The clerk agrees with her. He takes it out of the box for her. "Vine and phoenix feather, twelve and a half inches, whippy, ideal for nonverbal spells when you get to those," he says, and he hands it to her, handle first. "Give it a wave."
Bella gives it a wave, and the most exhilarating feeling pours down her wand arm and emerges in a shower of red-orange-gold sparks, and the clerk beams. "There you are, then! That's a fine wand." He takes Bella's money, the Lions and Eagles she's changed her Muggle money for at the bank. And he turns to the boy who's just come in and tries this boy on some thirty wands before the boy finds one that will spark for him, and then he notices that Bella is still there.
"Is something wrong, young lady?"
"I'd like another, please," Bella says politely.
"Another - another wand? Don't you like that one? It likes you."
"I do like it. I want two," Bella explains. "In case something happens to one. They're not very big, you see, and I don't think they look terribly sturdy, and it might take time to come back to the store if one were broken or stolen."
The clerk is confused, but he permits her to go through some more wands, and after a few dozen have gone by and the clerk is starting to make remarks like "there's usually not more than one wand in a shop that will choose any given witch", a wand doesn't just spark for Bella but glows, a large ball of light in that same red-orange-gold color sprouting and growing to the size of a watermelon at the wand-tip and engulfing half her arm.

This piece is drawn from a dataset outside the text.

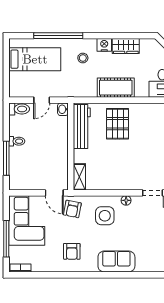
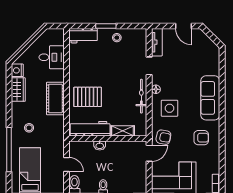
nightstand: (104, 45) -> (17, 70), moved
washbasin: (63, 109) -> (100, 146), moved
shelving: (79, 177) -> (123, 131), moved
bicycle: (118, 184) -> (141, 96), added
sofa: (116, 262) -> (210, 98), width x1.36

"...Well," he says. "If you want it..."
"I do," says Bella firmly.
"Hazel and phoenix feather, thirteen inches, rigid, good for high-power spells," sighs the clerk, and he takes more of her coins and hands her the boxed second wand. "You be careful with those, young lady."
Bella thanks him, and she puts the vine wand up in her hair with a little twisting and fussing, and the other in the little pocket inside her robe sleeve that is designed for exactly this purpose. (She told the robe person she was right-handed, so she has this pocket only in the left sleeve. She wishes she'd thought ahead and claimed to be ambidextrous, but she decides she rather likes the hair solution after she passes herself in a mirror.)
She buys a schoolbag with a Lightening Charm on it, and she buys textbooks.
She has some coins left. Her parents gave her a lot of spending money, and her scholarship covers almost all of the standard student supplies; the extra wand did not put her far over. She knows she's not the sort to deeply regret it if she doesn't have the pocket money to buy snacks and so on later so she doesn't think she needs to be too cautious.
She goes to the Menagerie and looks at owls.
The big owls are probably more practical - for packages and things - but these are magic owls, and even the little ones are rated for much heavier burdens than Bella would have guessed. And the little screech owls are the cutest, and that one seems to like her nearly as much as her wands do.
"Hey you," she says. The owls are in sections, but mostly of their own accord; this one can fly right up to her and land on her arm and show off the tag on its leg that says Eastern screech owl, rufous morph. And it does. "Oh, you're cute, can I pet you?"
The owl makes a funny trilling noise, which Bella takes for assent, and it doesn't bite her when she pets it.
She carries it up to the register. "How much is this owl, please, and is it a boy or a girl owl?"
"That's a girl," says the shopkeeper, and she names a reasonable figure - denominated in Lions, but still within Bella's spending power - for the owl and a semester's worth of food "if you let her out to hunt most days".
Bella purchases the owl and the food, and puts the owl on her shoulder, and says, "Now I've got to name you."
The owl can not only trill but also whinny. This is not particularly helpful. Well, maybe it's a little helpful. "How about Euterpe?" Bella has been reading Greek myths lately.
Euterpe trills.
"Wonderful," says Bella. "Good owl." She feeds Euterpe a treat, crosses off "familiar (optional)" from her shopping list, and goes to the meeting place with twenty minutes to spare.